Is this what you mean by narrow?   
[ame]http://www.amazon.com/Apollo-Horticulture-GLK600CT24E-Digital-Dimmable/dp/B00521B894/ref=sr_1_4?ie=UTF8&qid=1435813347&sr=8-4&keywords=apollo+600+watt+grow+light+kit[/ame]

I like this one better.
[ame]http://www.amazon.com/Apollo-Horticulture-GLK600LS24-Digital-Dimmable/dp/B005ECZQTY/ref=sr_1_2?ie=UTF8&qid=1435813624&sr=8-2&keywords=apollo+600+watt+grow+light+kit[/ame]


----------



## Bongofury (Jul 2, 2015)

run the 2 lights into this y with only 1 fan? or just get 2 filters and fans?


https://www.1000bulbs.com/product/9...BaseShopping&gclid=CJemrOvfu8YCFQUGaQodRYgOig


----------



## The Hemp Goddess (Jul 2, 2015)

I have a 1000W in a room that is 6.5' long and that is even a bit long.

I like the second hood.  I think that using the larger hood will give you a better footprint.  Cool tubes are great for small spaces, but you have plenty of space.

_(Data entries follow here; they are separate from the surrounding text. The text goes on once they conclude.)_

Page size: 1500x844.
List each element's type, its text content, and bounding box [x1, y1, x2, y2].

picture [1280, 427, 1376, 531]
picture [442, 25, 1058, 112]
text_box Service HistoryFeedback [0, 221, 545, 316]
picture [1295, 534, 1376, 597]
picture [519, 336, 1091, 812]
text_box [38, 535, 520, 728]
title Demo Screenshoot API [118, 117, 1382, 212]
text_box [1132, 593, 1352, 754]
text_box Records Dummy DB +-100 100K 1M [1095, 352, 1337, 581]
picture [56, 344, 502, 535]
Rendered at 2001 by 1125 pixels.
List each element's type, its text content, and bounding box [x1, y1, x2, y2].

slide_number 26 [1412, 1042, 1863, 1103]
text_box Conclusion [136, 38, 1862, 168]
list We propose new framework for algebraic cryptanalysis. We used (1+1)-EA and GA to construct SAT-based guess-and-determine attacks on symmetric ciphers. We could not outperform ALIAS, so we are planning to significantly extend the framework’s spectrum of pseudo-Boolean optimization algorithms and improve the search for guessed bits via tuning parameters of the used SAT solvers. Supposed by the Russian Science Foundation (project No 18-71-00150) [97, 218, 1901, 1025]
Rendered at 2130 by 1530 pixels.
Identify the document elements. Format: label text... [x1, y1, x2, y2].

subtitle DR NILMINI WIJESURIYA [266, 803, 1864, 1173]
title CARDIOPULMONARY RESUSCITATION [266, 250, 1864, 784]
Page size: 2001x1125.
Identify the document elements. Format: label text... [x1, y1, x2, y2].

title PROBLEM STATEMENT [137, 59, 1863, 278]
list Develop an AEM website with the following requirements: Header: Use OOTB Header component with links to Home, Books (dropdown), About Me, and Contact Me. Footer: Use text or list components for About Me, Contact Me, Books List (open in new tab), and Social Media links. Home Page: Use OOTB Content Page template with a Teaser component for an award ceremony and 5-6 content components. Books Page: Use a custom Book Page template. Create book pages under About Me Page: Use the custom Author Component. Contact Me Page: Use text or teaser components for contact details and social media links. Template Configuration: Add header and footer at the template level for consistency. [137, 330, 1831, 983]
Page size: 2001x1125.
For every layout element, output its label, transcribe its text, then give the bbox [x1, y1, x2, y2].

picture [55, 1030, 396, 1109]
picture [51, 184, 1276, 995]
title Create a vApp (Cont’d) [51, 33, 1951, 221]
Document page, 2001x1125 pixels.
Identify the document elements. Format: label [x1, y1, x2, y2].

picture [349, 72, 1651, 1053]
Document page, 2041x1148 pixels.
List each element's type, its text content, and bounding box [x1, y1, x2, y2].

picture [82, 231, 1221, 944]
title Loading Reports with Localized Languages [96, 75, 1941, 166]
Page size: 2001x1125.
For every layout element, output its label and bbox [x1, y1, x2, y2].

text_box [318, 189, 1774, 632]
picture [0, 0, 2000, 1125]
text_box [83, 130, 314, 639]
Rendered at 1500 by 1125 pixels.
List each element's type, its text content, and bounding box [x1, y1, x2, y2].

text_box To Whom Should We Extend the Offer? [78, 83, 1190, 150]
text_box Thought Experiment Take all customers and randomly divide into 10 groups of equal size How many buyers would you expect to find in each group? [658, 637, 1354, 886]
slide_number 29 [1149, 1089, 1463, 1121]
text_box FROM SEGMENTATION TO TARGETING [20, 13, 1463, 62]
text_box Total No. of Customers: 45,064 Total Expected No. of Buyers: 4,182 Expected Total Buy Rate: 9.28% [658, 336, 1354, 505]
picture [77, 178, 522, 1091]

Use 1 fan, but connect the lights in parallel, not in series.  A 6" 450 cfm should do.


----------



## jonnylorenzo (Jul 2, 2015)

Bongofury said:


> Is this what you mean by narrow?
> http://www.amazon.com/dp/B00521B894/?tag=skimlinks_replacement-20
> 
> I like this one better.
> http://www.amazon.com/dp/B005ECZQTY/?tag=skimlinks_replacement-20





I just ordered the second light that you gave as an option ! Sposed to be here by July 6-9 I can not wait!!!


----------



## Bongofury (Jul 2, 2015)

Thank you for the help everyone. I'm ordering the bigger hoods today.


----------